If you look carefully in the bottom left of this photo below you can see the Parkes Radio-telescope.

Inland from the Gold Coast of south east Queensland we also stayed with some friends where we visited a rainforest nature reserve.

The rainforest was on Mt Tamborine which is relatively cool and wet and where the camellias flourish.

Before we left Torquay our Cootamundra wattle (acacia baileyana) came into full bloom.

I was keen to use it for this ikebana in a box-shaped vessel by Julie Shaw a ceramic artist from Ocean Grove, near Torquay. By the time we return to Victoria the blossom will be nearly finished.

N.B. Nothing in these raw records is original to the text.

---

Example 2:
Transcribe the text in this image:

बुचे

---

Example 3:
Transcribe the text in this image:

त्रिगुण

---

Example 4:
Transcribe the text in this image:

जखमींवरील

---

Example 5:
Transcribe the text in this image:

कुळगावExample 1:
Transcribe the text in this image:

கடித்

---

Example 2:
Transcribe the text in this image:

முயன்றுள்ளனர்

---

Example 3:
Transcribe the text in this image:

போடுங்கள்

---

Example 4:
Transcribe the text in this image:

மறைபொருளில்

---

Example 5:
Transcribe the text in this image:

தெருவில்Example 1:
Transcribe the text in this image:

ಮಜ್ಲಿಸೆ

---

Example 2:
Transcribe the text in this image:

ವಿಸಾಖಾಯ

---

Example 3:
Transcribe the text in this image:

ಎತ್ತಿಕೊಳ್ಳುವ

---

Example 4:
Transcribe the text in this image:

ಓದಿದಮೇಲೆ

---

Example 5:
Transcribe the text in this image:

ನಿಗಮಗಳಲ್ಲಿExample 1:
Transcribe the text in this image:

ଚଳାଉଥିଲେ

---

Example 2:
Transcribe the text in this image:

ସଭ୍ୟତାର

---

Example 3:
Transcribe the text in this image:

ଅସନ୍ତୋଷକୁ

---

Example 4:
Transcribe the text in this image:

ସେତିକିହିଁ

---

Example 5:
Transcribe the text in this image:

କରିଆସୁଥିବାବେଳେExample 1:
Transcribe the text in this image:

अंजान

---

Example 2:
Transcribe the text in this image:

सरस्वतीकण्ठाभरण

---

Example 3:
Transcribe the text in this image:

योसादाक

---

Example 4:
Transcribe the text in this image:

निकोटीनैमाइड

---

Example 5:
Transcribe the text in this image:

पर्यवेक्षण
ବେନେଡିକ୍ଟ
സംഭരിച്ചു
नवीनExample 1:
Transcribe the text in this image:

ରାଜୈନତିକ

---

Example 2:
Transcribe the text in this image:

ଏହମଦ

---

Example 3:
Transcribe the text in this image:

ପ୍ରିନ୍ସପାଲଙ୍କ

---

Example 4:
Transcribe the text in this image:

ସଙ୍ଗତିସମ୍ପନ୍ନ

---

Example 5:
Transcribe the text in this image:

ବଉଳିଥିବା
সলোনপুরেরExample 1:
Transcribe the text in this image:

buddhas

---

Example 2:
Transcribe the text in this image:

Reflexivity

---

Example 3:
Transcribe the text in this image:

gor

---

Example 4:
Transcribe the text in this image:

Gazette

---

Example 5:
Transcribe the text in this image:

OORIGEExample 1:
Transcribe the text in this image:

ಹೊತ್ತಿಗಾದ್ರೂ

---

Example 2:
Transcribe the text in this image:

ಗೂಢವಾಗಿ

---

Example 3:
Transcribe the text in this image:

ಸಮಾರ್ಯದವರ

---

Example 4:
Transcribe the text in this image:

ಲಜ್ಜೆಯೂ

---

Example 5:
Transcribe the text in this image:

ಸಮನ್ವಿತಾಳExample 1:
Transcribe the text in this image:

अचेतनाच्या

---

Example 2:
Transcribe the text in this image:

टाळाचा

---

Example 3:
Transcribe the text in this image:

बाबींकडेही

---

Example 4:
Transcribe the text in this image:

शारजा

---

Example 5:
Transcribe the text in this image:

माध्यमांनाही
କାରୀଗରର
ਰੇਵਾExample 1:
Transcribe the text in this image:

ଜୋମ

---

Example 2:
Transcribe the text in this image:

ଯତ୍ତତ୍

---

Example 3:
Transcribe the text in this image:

Greetings from Christopher
Mt Tamborine
27th July 2013


After some research I can reveal that the large dried fig leaf in last week's arrangement was Ficus dammaropsis from Papua New Guinea. The leaves can grow to about 60cms. Here are a couple of photos.

A few weeks ago we were invited to the christening of the new baby daughter of some of our friends. We were delighted to be given a long stemmed rose each as we left the church. The flowers lasted well, so I made this small arrangement using some pine left over from my Tanabata arrangement.

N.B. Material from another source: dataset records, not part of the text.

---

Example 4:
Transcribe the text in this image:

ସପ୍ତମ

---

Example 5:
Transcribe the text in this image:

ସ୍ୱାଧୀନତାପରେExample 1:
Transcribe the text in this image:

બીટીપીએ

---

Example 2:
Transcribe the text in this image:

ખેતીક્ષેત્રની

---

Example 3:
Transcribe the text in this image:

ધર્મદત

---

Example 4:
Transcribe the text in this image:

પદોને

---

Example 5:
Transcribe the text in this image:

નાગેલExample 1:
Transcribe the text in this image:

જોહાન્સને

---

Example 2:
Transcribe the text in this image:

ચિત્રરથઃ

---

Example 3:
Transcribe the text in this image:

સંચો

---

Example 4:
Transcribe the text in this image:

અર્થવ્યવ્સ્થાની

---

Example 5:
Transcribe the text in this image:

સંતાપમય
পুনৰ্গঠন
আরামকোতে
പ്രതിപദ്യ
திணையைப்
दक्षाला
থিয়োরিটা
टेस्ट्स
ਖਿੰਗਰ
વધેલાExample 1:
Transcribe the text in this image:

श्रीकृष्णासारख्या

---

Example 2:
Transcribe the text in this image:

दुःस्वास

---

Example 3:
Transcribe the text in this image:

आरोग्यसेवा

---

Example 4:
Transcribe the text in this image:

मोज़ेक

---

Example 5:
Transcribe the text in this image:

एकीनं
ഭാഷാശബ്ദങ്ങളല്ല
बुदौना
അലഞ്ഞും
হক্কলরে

I have used a small egg-shaped vase that I bought in Seto City in Japan in 2006.

My teacher set us an exercise of a horizontal arrangement using dried material as the principal subject. I found some dried branchlets from the huge flower stem of a 'blue' Agave americana. They look like antlers and I thought such visually strong material went well with the burnt orange lilies in this large black vase by Alistair Whyte that I also used on 22nd June.

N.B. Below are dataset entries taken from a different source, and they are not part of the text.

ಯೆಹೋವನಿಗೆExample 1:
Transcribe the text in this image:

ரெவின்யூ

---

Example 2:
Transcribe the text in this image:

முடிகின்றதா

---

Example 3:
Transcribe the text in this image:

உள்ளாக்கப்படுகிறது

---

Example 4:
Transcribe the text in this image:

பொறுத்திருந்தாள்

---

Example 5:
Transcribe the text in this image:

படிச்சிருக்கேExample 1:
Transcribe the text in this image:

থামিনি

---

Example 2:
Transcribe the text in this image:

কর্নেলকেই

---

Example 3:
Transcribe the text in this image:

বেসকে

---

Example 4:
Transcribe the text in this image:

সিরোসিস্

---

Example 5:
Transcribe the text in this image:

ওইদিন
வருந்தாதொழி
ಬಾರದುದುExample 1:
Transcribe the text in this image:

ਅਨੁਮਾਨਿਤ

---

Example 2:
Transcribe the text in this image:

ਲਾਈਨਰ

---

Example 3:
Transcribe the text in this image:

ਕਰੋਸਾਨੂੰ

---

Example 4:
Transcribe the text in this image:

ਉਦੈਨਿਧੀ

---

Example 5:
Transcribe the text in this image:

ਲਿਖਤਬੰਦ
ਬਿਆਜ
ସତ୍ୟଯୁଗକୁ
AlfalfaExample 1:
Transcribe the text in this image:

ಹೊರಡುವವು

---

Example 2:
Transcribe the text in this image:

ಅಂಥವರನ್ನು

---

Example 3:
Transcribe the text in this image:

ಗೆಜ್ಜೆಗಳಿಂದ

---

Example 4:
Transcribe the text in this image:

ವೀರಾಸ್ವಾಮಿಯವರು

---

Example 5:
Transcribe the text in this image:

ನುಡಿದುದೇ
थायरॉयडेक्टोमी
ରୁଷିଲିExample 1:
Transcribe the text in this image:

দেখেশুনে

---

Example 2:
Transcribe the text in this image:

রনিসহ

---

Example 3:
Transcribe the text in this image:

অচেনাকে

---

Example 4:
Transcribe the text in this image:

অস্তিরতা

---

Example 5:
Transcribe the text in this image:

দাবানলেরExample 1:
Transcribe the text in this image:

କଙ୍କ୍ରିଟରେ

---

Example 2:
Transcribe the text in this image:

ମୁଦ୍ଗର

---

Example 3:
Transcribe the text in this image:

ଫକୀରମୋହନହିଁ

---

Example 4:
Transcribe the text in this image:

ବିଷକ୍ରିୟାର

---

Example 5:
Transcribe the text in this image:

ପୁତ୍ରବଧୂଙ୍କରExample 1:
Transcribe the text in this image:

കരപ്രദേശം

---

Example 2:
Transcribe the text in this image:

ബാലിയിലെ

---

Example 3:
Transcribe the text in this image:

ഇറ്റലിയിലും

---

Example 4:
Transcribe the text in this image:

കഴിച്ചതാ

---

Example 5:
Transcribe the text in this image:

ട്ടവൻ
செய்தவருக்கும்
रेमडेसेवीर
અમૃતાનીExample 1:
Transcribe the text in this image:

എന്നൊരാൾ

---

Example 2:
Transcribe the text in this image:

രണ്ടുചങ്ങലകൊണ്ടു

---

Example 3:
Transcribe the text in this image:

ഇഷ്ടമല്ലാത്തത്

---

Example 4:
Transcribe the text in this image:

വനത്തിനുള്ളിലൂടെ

Greetings from Christopher
20th July 2013


At class recently my teacher set a 'simple arrangement' as the exercise. This was interesting because it was not an arrangement that was made then simplified. From the start it needed to be uncomplicated. I felt that it would work better to use strong and distinctive material. For the first ikebana I used a large dried leaf of a fig (sorry, unidentified type) and a single large white chrysanthemum. The vase is a stainless steel cone with holes of differing sizes. 

My second work for the class was single branch of Yate (eucalyptus lehmannii) with two flowers. This is from the tree in our garden as used also on the 29th June blog posting.The vase is by Barry Singleton, a ceramic artist from Castlemaine in Victoria. This work required some ikebana mechanics so that the stem arises from the centre of the vase and does not lean against the edge nor does it touch the bottom of the vase.

Greetings from Christopher

13th July 2013


There are a number of very interesting Australian plants that flower during winter. This 'Pincushion' Hakea (Hakea laurina) in the photo below is growing in our neighbours garden. It is a hardy medium sized shrub or small tree with thick leaves that have a slightly grey tinge and comes from Western Australia. 

The flowers are quite fascinating in shape. When I was a child they grew in the school ground and I thought they looked like a sky rocket firework exploding!

This close-up shows a flower just opening and the styles emerging from the rich pink centre are bent like hairpins, these subsequently straighten out. Clusters of the nuts are also visible on the branch. 

I decided to create a horizontal arrangement and have removed many leaves on the right branch, particularly above the line. This contributes to the reach of the branch in that direction. On the left-hand side I have removed almost all of the leaves below the branch. The vase is ceramic artist Graeme Wilkie.